The Mistake We All Make When Going Big
Dreaming big is fun.
“I want to run a marathon.”
“I want to start my own business.”
“I want to quit my job and live the #vanlife.”
“I want to follow a strict whole foods plant-based diet.”
Just thinking about your dream, whatever it may be, gets the heart and mind pumping like the grooves at a Tay-Swift concert. You get visions of the person you’ll become, the doors it will open, and the things you’ll do.
It’s one of my absolute favorite feelings. But it’s here that most of us make a crucial mistake:
I don’t mean unrealistic as in, “that’s never going to happen,” because I’m here to tell you that you can and should go after the big goals. No, I mean unrealistic in that everything is going to be all unicorns and rainbows the entire time.
Take that van life dream many of us have. I can’t say for certain, but I bet it’s hard to find someone living in a van full-time that doesn’t get tired of the small space, constant dirt, and lack of comforts. And I don’t know many vegans who can say that when transitioning they didn’t at least once wish they could have a slice of cheese pizza or a bite of burger everyone else was enjoying.
Dreaming big is fun, but our big dreams—the beautiful, wonderful, adventurous things and people we want to do or become…
They’re going to be hard. And at some point you’ll almost certainly sit down in defeat, ready to call it quits.
When it Gets Hard, Don’t Do This
It’s no secret I love running. But a few months ago, while training for the UROC 100K, things weren’t clicking.
I began to dread each run, skipped miles for no good reason. After the race, unmotivated and tired, I told myself I needed a month off, and told friends (and podcast listeners) it was a scheduled break to allow my body to rest.
But the truth was, I just didn’t want to run. So after the four weeks passed (when I felt obligated start up again), I pulled out all the quick fixes and hacks I could think of:
- Mixing up my routine.
- Running with friends.
- Listening to podcasts.
The list went on, but none of it worked. When something big gets hard, there’s no simple solution, and each new tweak you try just leaves you more frustrated and discouraged.
And more likely to call it quits.
The Better Approach to Surviving a Rough Patch
So what do you do instead?
Step back. Way back.
Ditch the expectations. Ditch the structure and pressure and go back to the reason you started that original goal. Ask yourself:
- Why did you want to go plant-based to begin with?
- Why is running a 5K, marathon, or ultramarathon such a dream?
- Why do you want to run your own business?
- Why is losing weight (or gaining weight) so important?
Or whatever your goal may be.
I call this your “why,” and it’s the foundation. As you progress towards your goal and build off that foundation, it can get a little wobbly up top, and the safest place is back at ground level. Reestablishing that foundation as your main objective releases the pressure to a point that nothing else matters.

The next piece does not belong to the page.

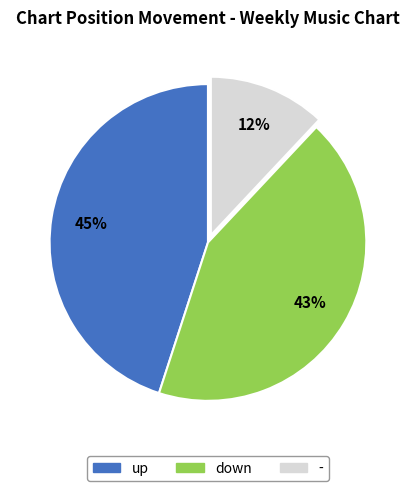

How many slices are in this pie chart?

3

Take my recent struggle with running as an example. Over the years I’ve set major race, mileage, and training expectations for myself. When I didn’t hit those it felt like a failure, and that isn’t fun.
But I started running because I love the simplicity and I love pushing myself, so that’s what I went back to: I ditched all expectations, to the point where it didn’t matter if I ran for three miles or three hours. Once that week or every day. A run was a run, and a run was a win.
And gradually, as the weeks went on, it worked. I found myself running more and more, eager to set a new training goal.
There was no quick fix or hack, and digging in my heals would have only made it worse. I had to step back.
Stepping Back is Harder Than it Sounds
The only problem? Stepping back is harder to do than it sounds because our ego is quick to get in the way.
But do you know what’s an even bigger blow to the ego? Giving up on a goal and declaring it not right for you. Whether that’s completing a 100 mile race or going vegetarian. Had I just given up on either when things got hard, I would have always regretted it.
Next time things get hard and you’re ready to quit, don’t force a fix. Step back and reengage with your original “why.”
You’ll ditch the stressful expectations.
And hang on to the reason you started the goal in the first place.
Because getting over a bump in the road sounds a lot better than giving up altogether.